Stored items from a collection

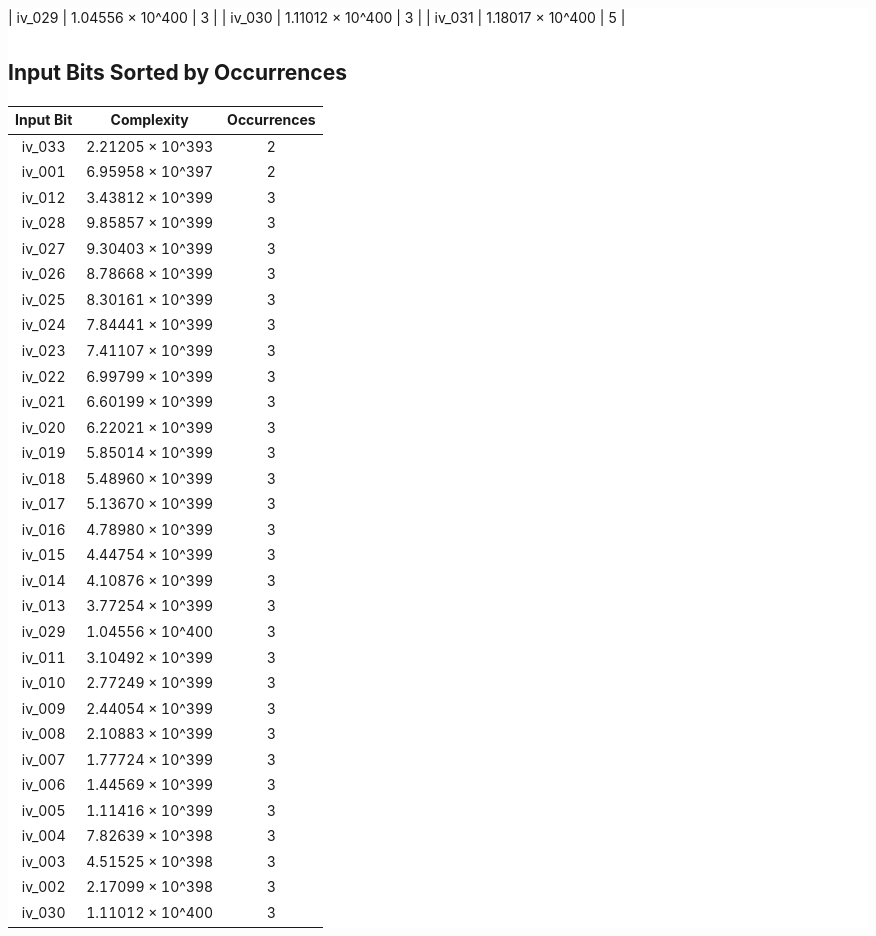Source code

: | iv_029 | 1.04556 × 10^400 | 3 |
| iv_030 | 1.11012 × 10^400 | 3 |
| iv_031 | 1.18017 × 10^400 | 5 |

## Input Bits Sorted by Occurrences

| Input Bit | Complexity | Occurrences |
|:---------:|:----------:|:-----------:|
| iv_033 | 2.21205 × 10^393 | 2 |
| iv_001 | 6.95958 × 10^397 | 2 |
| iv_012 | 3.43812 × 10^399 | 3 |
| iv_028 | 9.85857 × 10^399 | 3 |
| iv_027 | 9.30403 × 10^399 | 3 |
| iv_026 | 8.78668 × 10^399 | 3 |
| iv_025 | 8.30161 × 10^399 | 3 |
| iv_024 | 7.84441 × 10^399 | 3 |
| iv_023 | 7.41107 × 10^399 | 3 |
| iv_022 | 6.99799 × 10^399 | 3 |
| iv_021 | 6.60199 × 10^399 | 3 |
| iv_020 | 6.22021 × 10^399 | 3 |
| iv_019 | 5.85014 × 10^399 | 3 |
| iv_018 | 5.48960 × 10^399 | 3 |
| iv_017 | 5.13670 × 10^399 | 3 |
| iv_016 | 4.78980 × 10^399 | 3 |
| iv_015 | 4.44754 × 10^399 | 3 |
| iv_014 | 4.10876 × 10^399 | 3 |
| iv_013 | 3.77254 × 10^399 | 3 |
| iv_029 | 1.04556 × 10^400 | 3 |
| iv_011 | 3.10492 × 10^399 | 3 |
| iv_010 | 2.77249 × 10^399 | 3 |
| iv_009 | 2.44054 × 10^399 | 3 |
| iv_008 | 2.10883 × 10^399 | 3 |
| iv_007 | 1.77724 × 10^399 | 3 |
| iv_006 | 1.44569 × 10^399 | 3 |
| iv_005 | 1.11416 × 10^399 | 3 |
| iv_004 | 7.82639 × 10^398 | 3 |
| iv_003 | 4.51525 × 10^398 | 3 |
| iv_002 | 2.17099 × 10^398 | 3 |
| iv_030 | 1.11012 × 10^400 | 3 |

> [TASK STATEMENT]: The expected answer is every line in the data above that carries the string "Occurrences".

> [RESULT]:
## Input Bits Sorted by Occurrences
| Input Bit | Complexity | Occurrences |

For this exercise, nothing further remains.